What Is Executive Function?

Executive Function is an umbrella term that refers to brain functions that activate, organize, integrate and manage other functions. It enables individuals to account for short and long term consequences of their actions and to plan for those results. It also allows individuals to make real time evaluations of their actions, and make necessary adjustments if those actions are not achieving the desired result.

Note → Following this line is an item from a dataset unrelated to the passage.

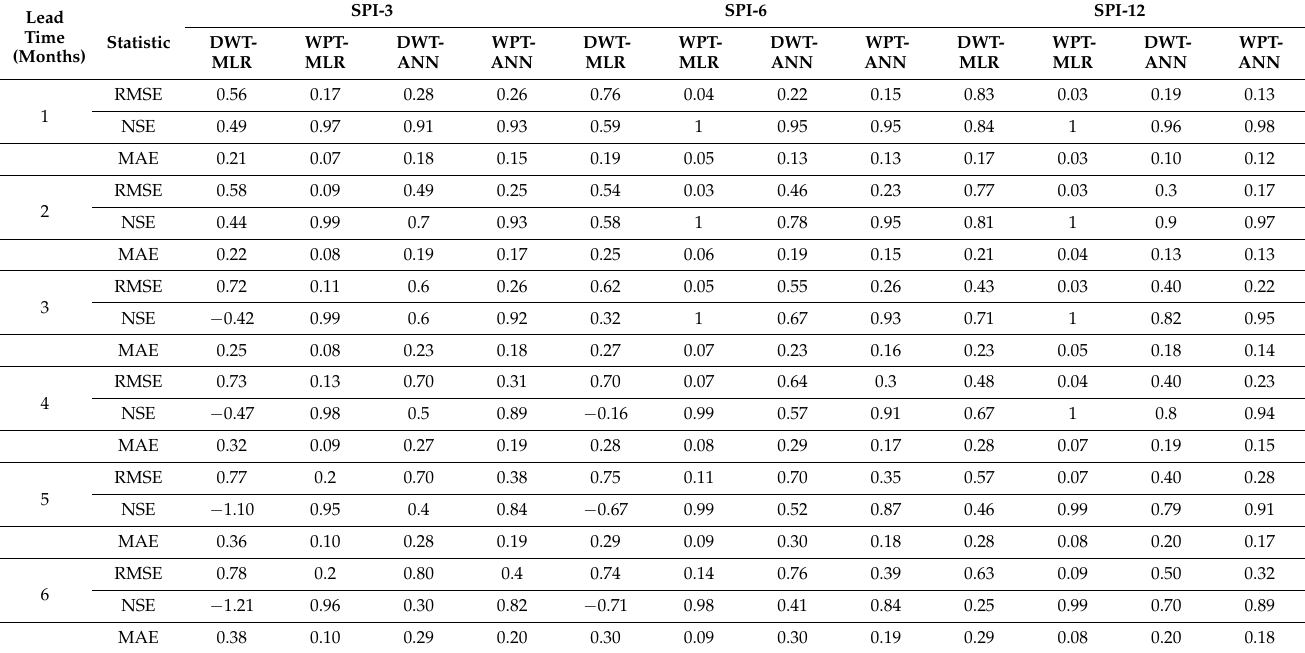
Table 5. Performance of hybrid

Academic success, and subsequent occupational success, is contingent on strong executive skills. When someone experiences deficits in executive skills, they encounter many issues including: disorganization, difficulty getting started and finishing work, remembering homework, difficulty memorizing facts, writing essays or reports, working complex math problems, remembering what is read, completing long-term projects, being on time, controlling emotions, and planning for the future. Dr. Tom Brown, an expert in the area of Executive Function, provides a useful metaphor by comparing executive function to the role of the conductor in an orchestra.

Dr. Russell Barkley, a noted authority on ADHD, reported that 89-98 percent of children with ADHD have deficits in executive skills.

Dr. Barkley believes that evaluating and understanding a person’s executive function, breaking it down across several domains, is a better predictor of real-world functioning than merely reporting they have a deficit.

Executive Function can be broken down into six different clusters:

1. ActivationOrganizing, Prioritizing and Getting Started on Tasks (getting started; paying attention; organizing time, projects, materials, and possessions, finishing work)

2. FocusFocusing, Maintaining and Shifting Attention (changing activities, stopping existing activity, stopping and thinking before acting or speaking)

3. EffortRegulating Alertness, Sustaining Effort, Processing Speed (complex problem solving).

4. EmotionManaging Frustrations and Regulating Emotions (ability to tolerate frustration; thinking before acting or speaking)

5. MemoryUsing Working Memory and Accessing Recall (holding facts in mind while manipulating information; accessing facts stored in long-term memory.)

6. ActionMonitoring and Self-Regulating Action (self-monitoring and prompting, using “self-talk” to control one’s behavior and direct future actions)

Why Include an Assessment of Executive Functioning?

The benefit to understanding which area(s) of executive function are impaired is to allow for recommendations for accommodations and support to be made with the hope of helping the individual to be more successful.